Missouri does not set limits for nitrogen and phosphorus, nutrients that can cause fish kills and create dead zones in excessive quantities. A Clean Water Act settlement last year with the Missouri Coalition for the Environment required the EPA to devise a rule to regulate nutrient pollution in Missouri's lakes by Dec. 15, unless the Missouri Department of Natural Resources filed its own proposal by that date. The state failed to submit a plan by the deadline.
The EPA posted two potential plans online this week, one that it would advocate for and the other that mirrors the state's proposal. Both plans monitor levels of nitrogen, phosphorus and chlorophyll, a substance that's produced when there's a high amount of nutrients. When any of them surpass a particular threshold, then regulators will measure dissolved oxygen levels, fish kills and other consequences of nutrient pollution.

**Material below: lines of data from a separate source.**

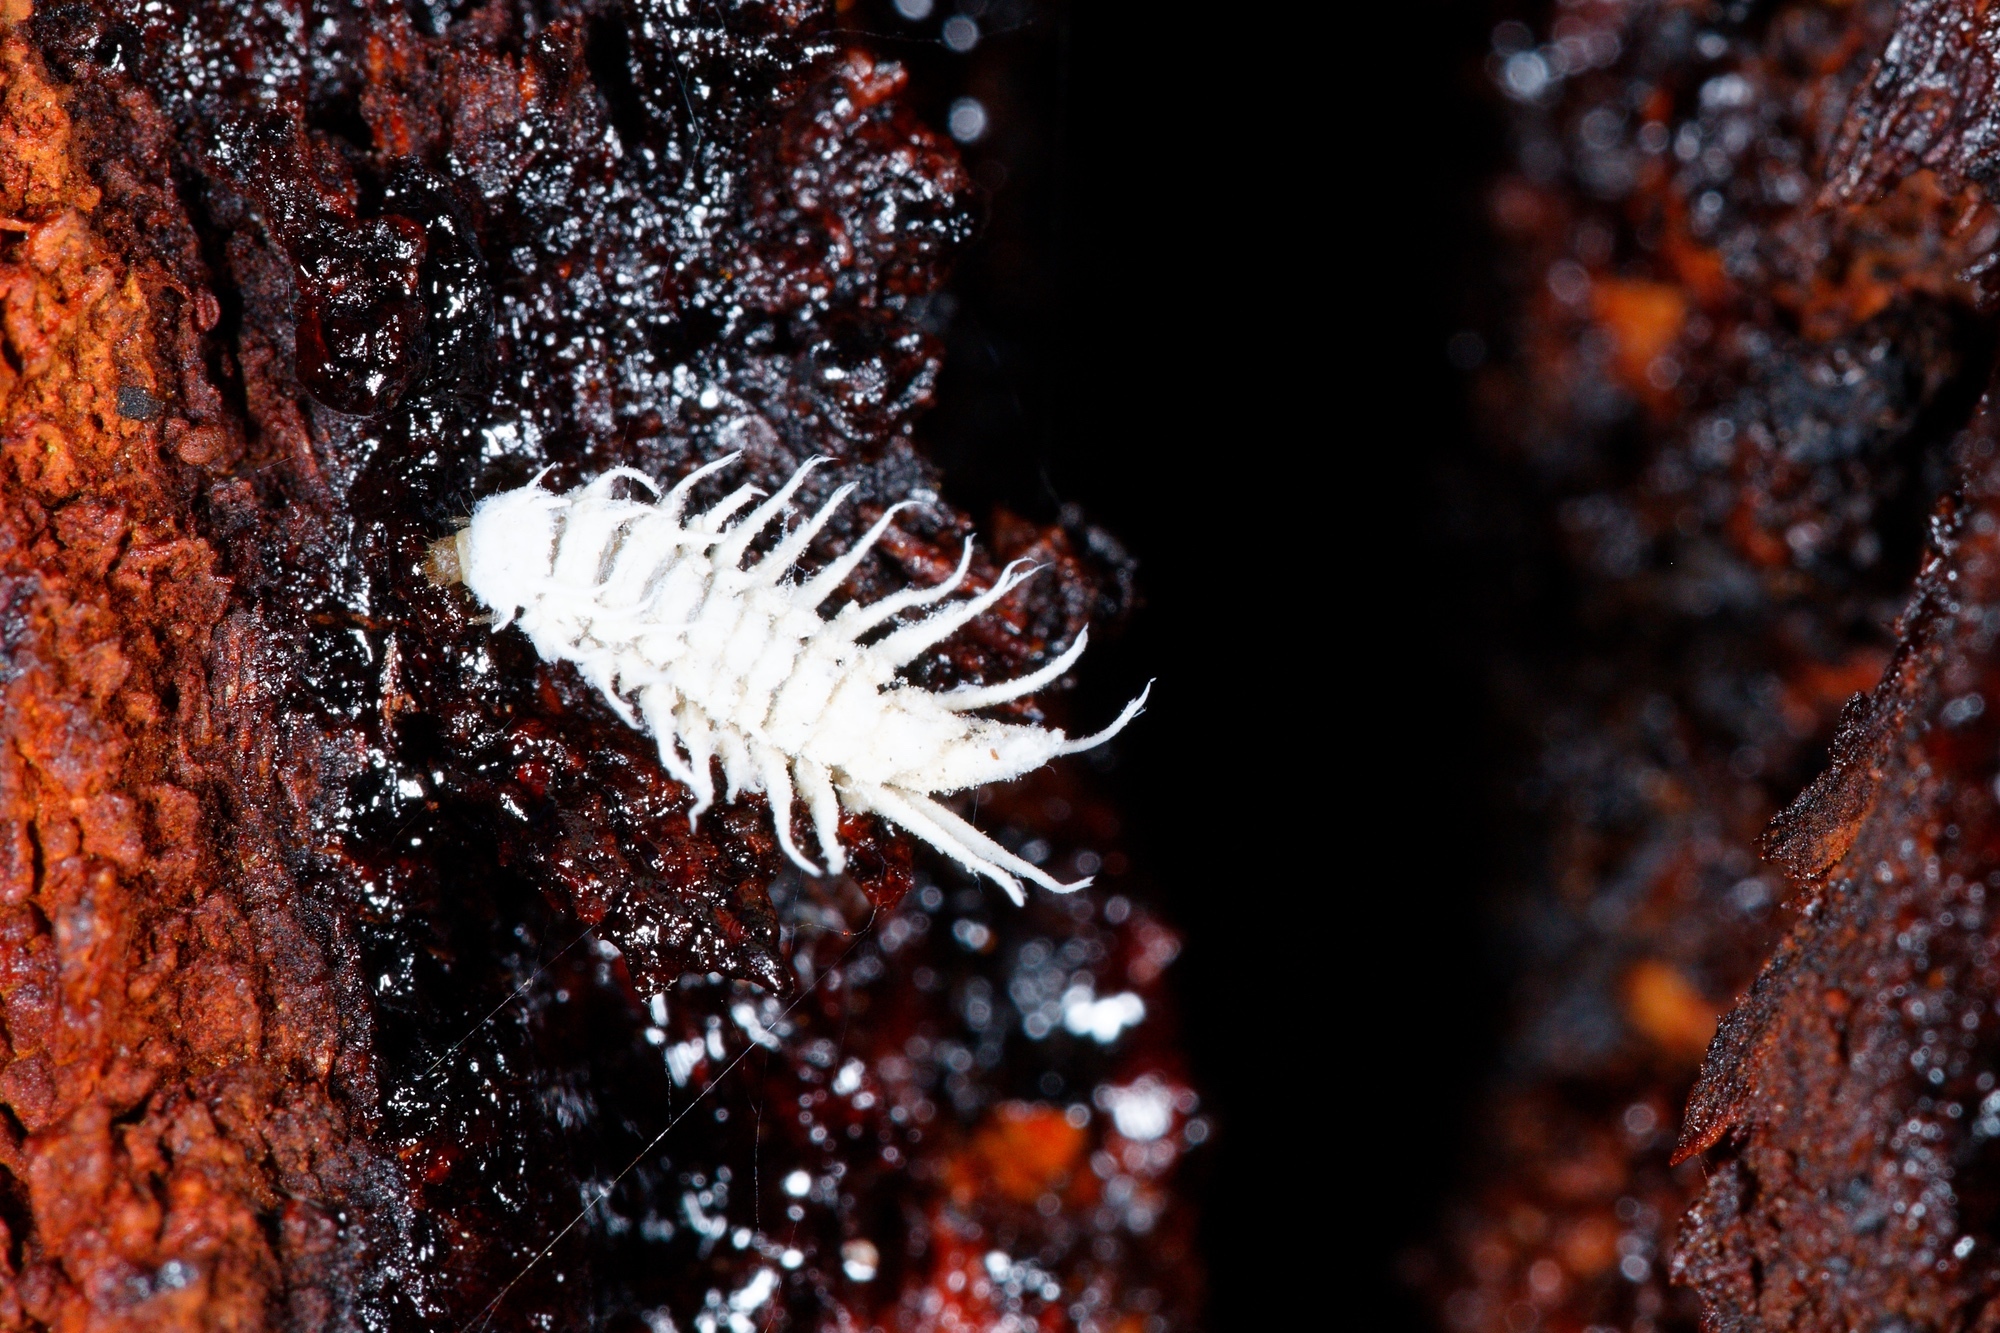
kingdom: Animalia
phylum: Arthropoda
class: Insecta
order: Coleoptera
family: Coccinellidae
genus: Cryptolaemus
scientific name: Cryptolaemus montrouzieri
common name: Mealybug destroyer
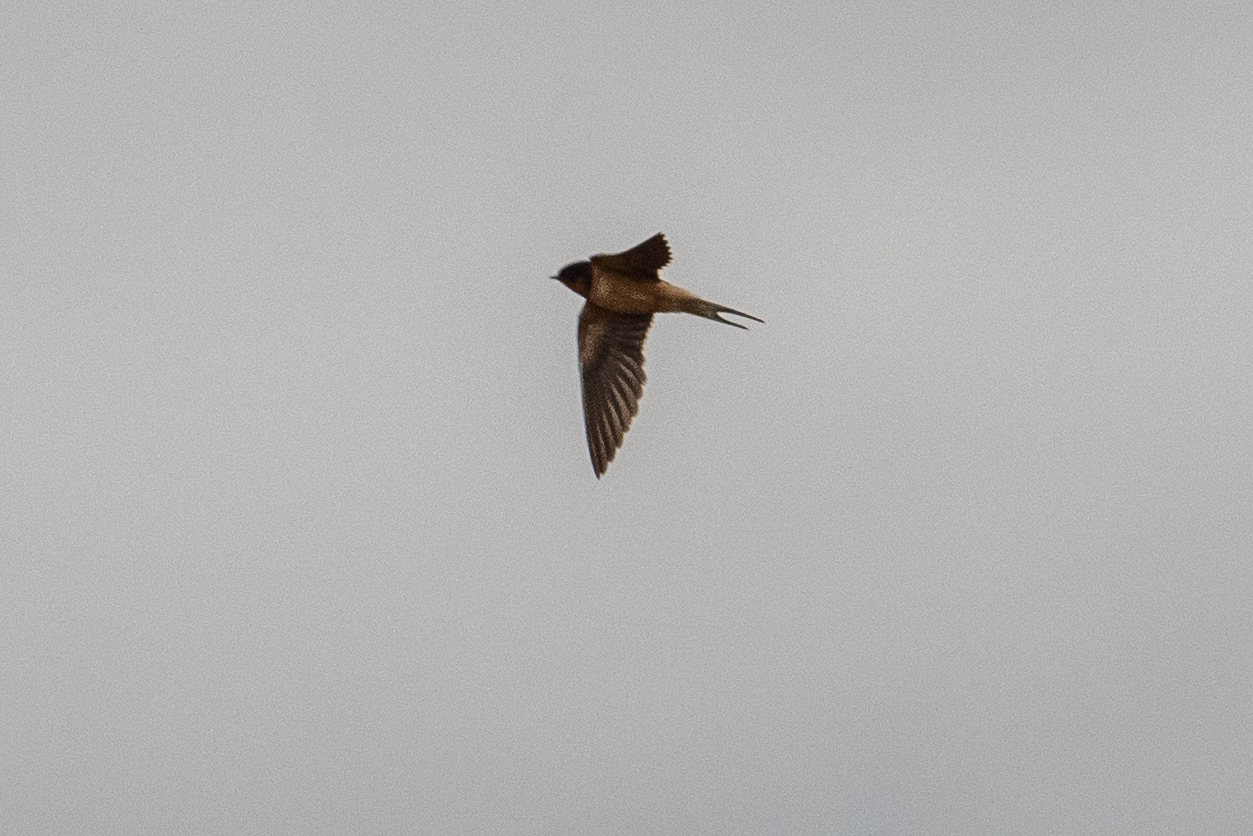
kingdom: Animalia
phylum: Chordata
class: Aves
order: Passeriformes
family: Hirundinidae
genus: Hirundo
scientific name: Hirundo rustica
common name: Barn swallow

"It's unclear at this point whether or not [the EPA's plan] would be more protective or not," said Peter Goode, an environmental scientist at Washington University's Interdisciplinary Environmental Law Clinic.
For example, Goode said, under the EPA's proposal the threshold for nitrogen and phosphorus is higher than the state's in the Ozark region, but the EPA's threshold for chlorophyll is lower in the same region. The federal plan aims to protect aquatic life, recreational use and drinking water, while the state's plan only aims to protect aquatic life. However, Goode pointed out that the EPA plan doesn't adequately describe how it will achieve that through numeric limits.
"They both take approaches that seem to focus on whether or not there is an actual water quality problem that exists," he said. "Neither one of them really take an approach that says we're trying to prevent water from getting bad."
Overabundant nutrients are often caused by sewage discharges, and pesticides and fertilizer that run off of farm fields and urban stormwater. About a quarter of Missouri's lakes that are at least 10 acres are impaired.
Missouri DNR officials prefer their approach, as it considers a "larger set of Missouri lake data and peer-reviewed literature to establish its criteria," said John Hoke, chief of the department's watershed protection section. He considered the EPA's plan to be "more restrictive" and "would lead to issues of attainment in many of our state's lakes without associated environmental benefits."
The EPA plans to take public comments on the two proposals on Feb. 7 and 8. The Missouri Clean Water Commission will also be meeting on Jan. 4 to vote on adopting the state's plan.